Task: Up to and including the line that holds "Boewono XIV membagikan paket sembako dan uang", copy every line of the records below exactly, starting at the first; leave pictures out.
*** Provided records ***
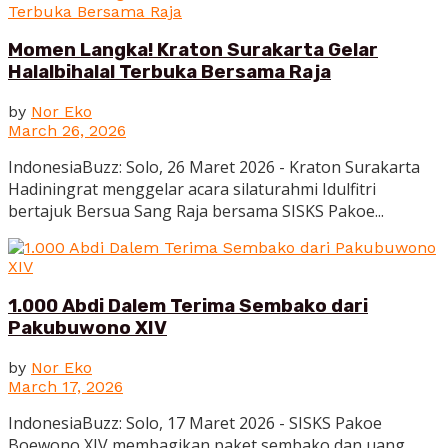
Momen Langka! Kraton Surakarta Gelar
Halalbihalal Terbuka Bersama Raja
by
Nor Eko
March 26, 2026
IndonesiaBuzz: Solo, 26 Maret 2026 - Kraton Surakarta
Hadiningrat menggelar acara silaturahmi Idulfitri
bertajuk Bersua Sang Raja bersama SISKS Pakoe...
1.000 Abdi Dalem Terima Sembako dari
Pakubuwono XIV
by
Nor Eko
March 17, 2026
IndonesiaBuzz: Solo, 17 Maret 2026 - SISKS Pakoe
Boewono XIV membagikan paket sembako dan uang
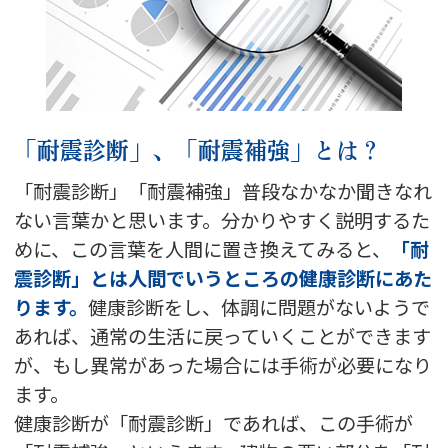
「耐震診断」、「耐震補強」とは？
「耐震診断」「耐震補強」普段なかなか聞きなれ
ない言葉かと思います。分かりやすく説明するた
めに、この言葉を人間に置き換えてみると、
「耐
震診断」とは人間でいうところの健康診断にあた
ります。
健康診断をし、体調に問題がないようで
あれば、通常の生活に戻っていくことができます
が、もし異常があった場合には手術が必要になり
ます。
健康診断が「耐震診断」であれば、この手術が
*** End of Provided records ***
Output:
Momen Langka! Kraton Surakarta Gelar
Halalbihalal Terbuka Bersama Raja
by
Nor Eko
March 26, 2026
IndonesiaBuzz: Solo, 26 Maret 2026 - Kraton Surakarta
Hadiningrat menggelar acara silaturahmi Idulfitri
bertajuk Bersua Sang Raja bersama SISKS Pakoe...
1.000 Abdi Dalem Terima Sembako dari
Pakubuwono XIV
by
Nor Eko
March 17, 2026
IndonesiaBuzz: Solo, 17 Maret 2026 - SISKS Pakoe
Boewono XIV membagikan paket sembako dan uang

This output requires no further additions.